Water, the staff of life and considered a basic human right, is the cause of a daily crisis faced by more than one billion of the world’s most underprivileged people. This crisis threatens life and puts large segments of people vulnerable to chronic disease, poverty and unsafe living conditions.
Water caused disease cause the most death of infants in under developed countries. Diarrhea causes over 1.8 million deaths of children each year. Access to safe water is the major reason in the survival of children under five years of age. Almost half of all people in these countries are suffering with health problems related to water. The yearly number of deaths from water related disease is over six times the total number of dead from violence or armed conflict.
Enough clean water is the foundation for all other community development. Sanitation and lack of water is an impediment to education for children across the world. This leads to hundreds of millions of lost school days each year. Safe water is necessary for economic growth. In some parts of the world, there is violent conflict every day over the supply, sources and shortage of enough water.
The lack of clean water causes cycles of disadvantage which affect millions of people with illnesses and lost education opportunities during childhood which leads to poverty in adulthood and these cycles continue for generations.
There are several organizations that are dedicated to providing clean water to some of these countries to help solve this massive problem. They do everything from shipping bottles of water to organizing trips of people to go and help dig wells.
It is believed that close to half of all people in developing countries are suffering from health problems caused by no or unsafe drinking water.

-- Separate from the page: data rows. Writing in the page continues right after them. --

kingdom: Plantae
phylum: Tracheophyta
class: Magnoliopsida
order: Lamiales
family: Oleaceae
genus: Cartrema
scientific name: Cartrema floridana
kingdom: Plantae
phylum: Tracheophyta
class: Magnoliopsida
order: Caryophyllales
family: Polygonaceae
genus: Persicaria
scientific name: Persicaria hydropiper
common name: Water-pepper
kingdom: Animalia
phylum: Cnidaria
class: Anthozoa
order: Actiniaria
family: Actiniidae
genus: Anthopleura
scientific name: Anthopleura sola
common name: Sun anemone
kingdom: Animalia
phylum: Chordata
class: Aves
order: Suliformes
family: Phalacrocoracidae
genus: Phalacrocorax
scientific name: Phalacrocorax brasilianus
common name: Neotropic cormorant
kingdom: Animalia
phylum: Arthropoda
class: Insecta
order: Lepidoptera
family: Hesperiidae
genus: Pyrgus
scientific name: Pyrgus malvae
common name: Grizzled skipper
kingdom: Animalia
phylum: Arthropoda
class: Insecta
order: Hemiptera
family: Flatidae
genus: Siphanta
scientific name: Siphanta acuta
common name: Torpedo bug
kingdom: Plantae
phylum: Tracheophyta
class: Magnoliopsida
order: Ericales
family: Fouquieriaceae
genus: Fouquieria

In developing nations, one-third of all deaths are children under the age of five, compared to less than 1 percent in developed nations. The leading cause of this death is the 5 billion cases of diarrhea suffered by children. Approximately 1.8 million of these children die each year as a direct result of chronic diarrhea. This averages to 4,900 deaths of children every day because of insufficient or unclean drinking water. I want to say this again because I want you to read it again – 4,900 babies die every day because of no clean drinking water!
This water crisis is a crisis of mainly the poor. Approximately two-thirds of people, who have no access to clean water, survive on less than two dollars a day and one-third live on less than one dollar a day. Some are poor because they lack water, while others lack water because they are poor. But the statistics prove a two-way relationship between water deprivation and poverty.
Water is essential for personal needs such as vegetable gardens, food preparations and laundry services. In most cases, local small businesses have no rights to the water they use and this makes the businesses vulnerable to larger economic as well as local politics for water usage.
The worse crisis in the world today, is to get water to the billions of people who so desperately need it.